Buitenplaatsen: de trek naar de Heuvelrug
Hoewel er al in de 17de eeuw bijzondere buitenplaatsen werden gebouwd op de Utrechtse Heuvelrug - tussen De Bilt en Rhenen - stammen de meeste toch uit de 19de en begin 20ste eeuw. Vermogende burgers bouwden daar toen hun ruim bemeten villa’s met landschapstuinen.

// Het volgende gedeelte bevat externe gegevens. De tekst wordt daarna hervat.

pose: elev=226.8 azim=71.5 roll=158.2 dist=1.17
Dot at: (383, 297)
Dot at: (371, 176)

Eind 18de eeuw was grond langs de Vecht kostbaar geworden. Ook was de smaak veranderd: de romantische, Engelse landschapstuin was in opkomst. Juist het geaccidenteerde landschap van de Utrechtse Heuvelrug - veel bomen stonden er nog niet - was voor zulke tuinen ideaal. Bovendien was de grond daar goedkoop en ruim voorradig. Goed bereikbaar was de Heuvelrug niet. Dat kwam pas na 1800. Het hobbelige karrenspoor tussen Utrecht en Rhenen (nu de N225) werd rond 1815 voorzien van bestrating. De toegankelijkheid verbeterde door de komst van tram én trein: Koning Willem I gelaste aanleg van de spoorlijn Amsterdam - Utrecht - Arnhem in 1838, met stations in onder meer Driebergen-Zeist en Maarn. De eerste passagierstrein reed hier in 1843.